Realeanna Grimmond

Personal information
- Full name: Realeanna Margot Ann U Grimmond
- Born: 24 February 2005 (age 21) Guyana
- Batting: Right-handed
- Bowling: Right-arm medium
- Role: All-rounder

International information
- National side: West Indies;
- ODI debut (cap 103): 4 June 2025 v England
- Last ODI: 7 June 2025 v England
- ODI shirt no.: 25
- T20I debut (cap 54): 21 May 2025 v England
- Last T20I: 26 May 2025 v England
- T20I shirt no.: 25

Domestic team information
- 2023–present: Guyana

Career statistics
| Competition | WLA | WT20 |
| Matches | 16 | 13 |
| Runs scored | 347 | 153 |
| Batting average | 24.78 | 17.00 |
| 100s/50s | 0/2 | 0/0 |
| Top score | 72* | 46 |
| Balls bowled | 6 | – |
| Wickets | 0 | – |
| Bowling average | – | – |
| 5 wickets in innings | – | – |
| 10 wickets in match | – | – |
| Best bowling | – | – |
| Catches/stumpings | 6/– | 5/– |
- Source: Cricinfo, 21 May 2025

= Realeanna Grimmond =

West Indian cricketer (born 2005)

Realeanna Grimmond (born 24 February 2005) is a West Indian cricketer who plays for the West Indies and also plays for Guyana in the Women's Super50 Cup and the Twenty20 Blaze tournaments.

==Career==
In 2023, She played for Berbice in the GCB Girls U19 Inter-County 30-Overs tournament. Grimmond played for the West Indies Under-19s team in the 2023 Under-19 Women's T20 World Cup.

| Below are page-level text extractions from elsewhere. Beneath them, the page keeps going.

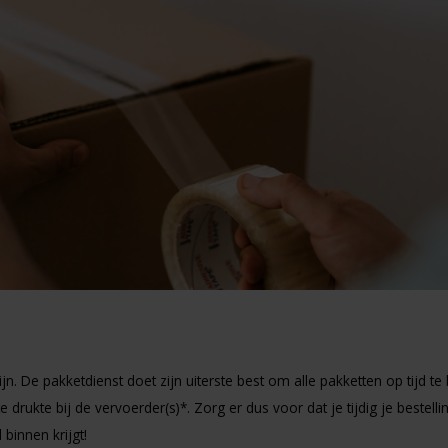
n. De pakketdienst doet zijn uiterste best om alle pakketten op tijd te
rukte bij de vervoerder(s)*. Zorg er dus voor dat je tijdig je bestellin
 binnen krijgt!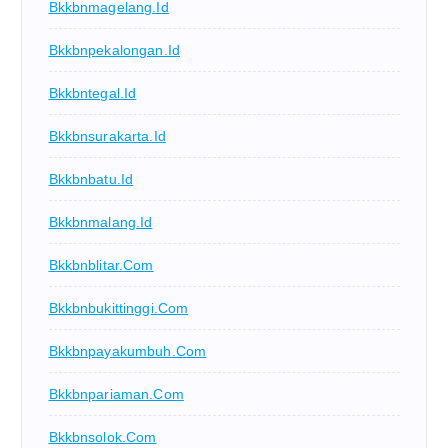
Bkkbnmagelang.id
Bkkbnpekalongan.id
Bkkbntegal.id
Bkkbnsurakarta.id
Bkkbnbatu.id
Bkkbnmalang.id
Bkkbnblitar.com
Bkkbnbukittinggi.com
Bkkbnpayakumbuh.com
Bkkbnpariaman.com
Bkkbnsolok.com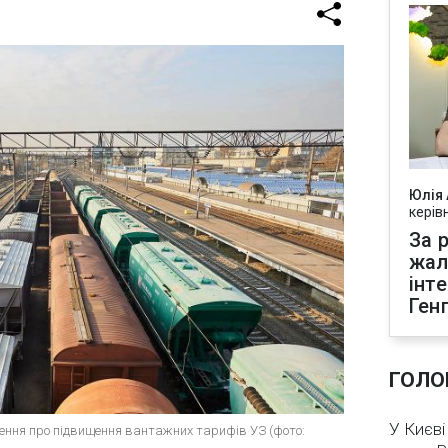
Юлія
керів
За р
жал
інт
Ген
ГОЛО
У Києві
ення про підвищення вантажних тарифів УЗ (фото: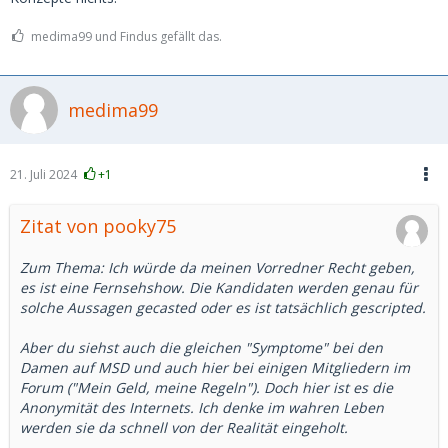
medima99 und Findus gefällt das.
medima99
21. Juli 2024
+1
Zitat von pooky75
Zum Thema: Ich würde da meinen Vorredner Recht geben,
es ist eine Fernsehshow. Die Kandidaten werden genau für
solche Aussagen gecasted oder es ist tatsächlich gescripted.
Aber du siehst auch die gleichen "Symptome" bei den
Damen auf MSD und auch hier bei einigen Mitgliedern im
Forum ("Mein Geld, meine Regeln"). Doch hier ist es die
Anonymität des Internets. Ich denke im wahren Leben
werden sie da schnell von der Realität eingeholt.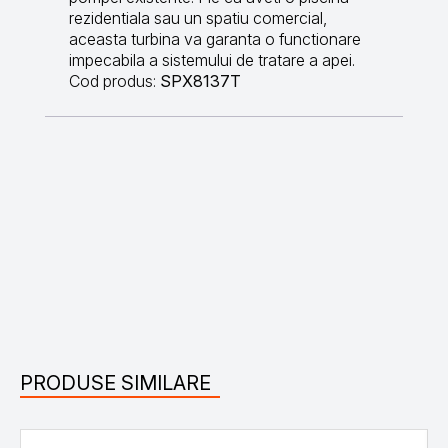
rezidentiala sau un spatiu comercial,
aceasta turbina va garanta o functionare
impecabila a sistemului de tratare a apei.
Cod produs:
SPX8137T
PRODUSE SIMILARE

In June 2024, she was named as captain of Guyana under–19 team at CWI Regional U-19 tournament. In July 2024, she was named in Guyana Amazon Warriors for the 2024 Women's Caribbean Premier League. In 2025, she also captained Berbice in the Guyana Cricket Board's Senior Female Inter-County T20 competition.

In May 2025, she earned maiden call-up for West Indies team for the series against England. She scored a half century (53) on her ODI debut against England on 4 June 2025.